Text block:
LIFE IN THE ZONE: FIFTEEN YEARS HAVE NOT BEEN ENOUGH FOR GYUMRI RECOVERY


by Viorica Vladica, Special from ArmeniaNow.com

In 1997, the mayor of Gyumri told a journalist that by 2000, his city would "look like Disneyland".

Nearly 15 years since it was crushed, however, the capital of disaster is far from anything that resembles Disney's "happiest place on Earth".

Even the most patriotic or optimistic Armenian would recognize the oppressive air of what was once the third city in the Caucasus, but became the lost glory of Armenia.

Approaching from Yerevan, the city is entered on a road that normally would fit four lanes. But as the city itself has lost its direction, so too, traffic finds its way on whatever side of the road offers fewer holes and hazards. Visitors know they have reached the city, when they pass a massive graveyard on their left side, expanded by death with so many tombstones dating to December 7, 1988.

It took Japan less than a decade to rebuild its massive country following World War II. A decade and a half after the earthquake, Armenia's second largest city still looks like a bombing zone.

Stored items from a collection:
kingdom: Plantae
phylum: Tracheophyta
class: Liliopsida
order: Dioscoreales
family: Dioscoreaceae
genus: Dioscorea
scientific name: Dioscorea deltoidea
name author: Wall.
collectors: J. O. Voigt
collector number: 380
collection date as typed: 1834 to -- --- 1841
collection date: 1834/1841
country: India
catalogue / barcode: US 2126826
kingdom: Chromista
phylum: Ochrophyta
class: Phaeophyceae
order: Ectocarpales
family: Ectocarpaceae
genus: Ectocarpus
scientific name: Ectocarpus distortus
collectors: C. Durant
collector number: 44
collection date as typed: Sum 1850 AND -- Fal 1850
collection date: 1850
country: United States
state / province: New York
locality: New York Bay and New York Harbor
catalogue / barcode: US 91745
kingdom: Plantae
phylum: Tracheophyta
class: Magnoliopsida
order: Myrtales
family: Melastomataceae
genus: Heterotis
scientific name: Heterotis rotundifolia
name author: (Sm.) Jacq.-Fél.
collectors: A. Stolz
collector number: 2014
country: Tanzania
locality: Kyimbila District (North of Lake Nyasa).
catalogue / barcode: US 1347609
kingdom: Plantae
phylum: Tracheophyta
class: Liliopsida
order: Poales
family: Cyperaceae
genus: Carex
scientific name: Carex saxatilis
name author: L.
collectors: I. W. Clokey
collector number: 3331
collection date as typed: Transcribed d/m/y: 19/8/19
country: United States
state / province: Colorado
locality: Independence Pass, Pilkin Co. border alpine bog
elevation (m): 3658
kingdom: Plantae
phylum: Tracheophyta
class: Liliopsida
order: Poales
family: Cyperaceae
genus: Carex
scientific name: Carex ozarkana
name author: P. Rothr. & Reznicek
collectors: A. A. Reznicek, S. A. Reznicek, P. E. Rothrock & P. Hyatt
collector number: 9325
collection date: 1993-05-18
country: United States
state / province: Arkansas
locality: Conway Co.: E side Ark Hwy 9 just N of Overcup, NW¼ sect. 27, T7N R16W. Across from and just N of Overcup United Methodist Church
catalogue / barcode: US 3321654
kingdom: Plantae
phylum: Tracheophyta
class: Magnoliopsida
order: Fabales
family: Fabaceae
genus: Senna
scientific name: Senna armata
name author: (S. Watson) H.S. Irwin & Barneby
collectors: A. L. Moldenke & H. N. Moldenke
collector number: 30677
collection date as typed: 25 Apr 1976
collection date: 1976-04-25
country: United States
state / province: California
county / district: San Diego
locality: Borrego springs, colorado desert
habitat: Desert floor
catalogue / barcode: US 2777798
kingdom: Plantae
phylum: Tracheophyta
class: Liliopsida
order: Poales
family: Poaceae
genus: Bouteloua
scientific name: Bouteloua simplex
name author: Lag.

Parts of the exercise:
(A) Answer these questions about the Gyumri article:
(i) In 1997, what did the mayor of Gyumri say the city would look like by 2000?
(ii) What date is on so many of the tombstones in the graveyard visitors pass?
(iii) How long did Japan take to rebuild after World War II?
(B) Begin at the first line of the listing and stop after the line that has "collector number: 2014". Rewrite those lines with "collectors" changed to "collected by", keep everything else the same, and give only those lines.

Exercise responses:
(A)
(i) Disneyland
(ii) December 7, 1988
(iii) Less than a decade

(B)
kingdom: Plantae
phylum: Tracheophyta
class: Liliopsida
order: Dioscoreales
family: Dioscoreaceae
genus: Dioscorea
scientific name: Dioscorea deltoidea
name author: Wall.
collected by: J. O. Voigt
collector number: 380
collection date as typed: 1834 to -- --- 1841
collection date: 1834/1841
country: India
catalogue / barcode: US 2126826
kingdom: Chromista
phylum: Ochrophyta
class: Phaeophyceae
order: Ectocarpales
family: Ectocarpaceae
genus: Ectocarpus
scientific name: Ectocarpus distortus
collected by: C. Durant
collector number: 44
collection date as typed: Sum 1850 AND -- Fal 1850
collection date: 1850
country: United States
state / province: New York
locality: New York Bay and New York Harbor
catalogue / barcode: US 91745
kingdom: Plantae
phylum: Tracheophyta
class: Magnoliopsida
order: Myrtales
family: Melastomataceae
genus: Heterotis
scientific name: Heterotis rotundifolia
name author: (Sm.) Jacq.-Fél.
collected by: A. Stolz
collector number: 2014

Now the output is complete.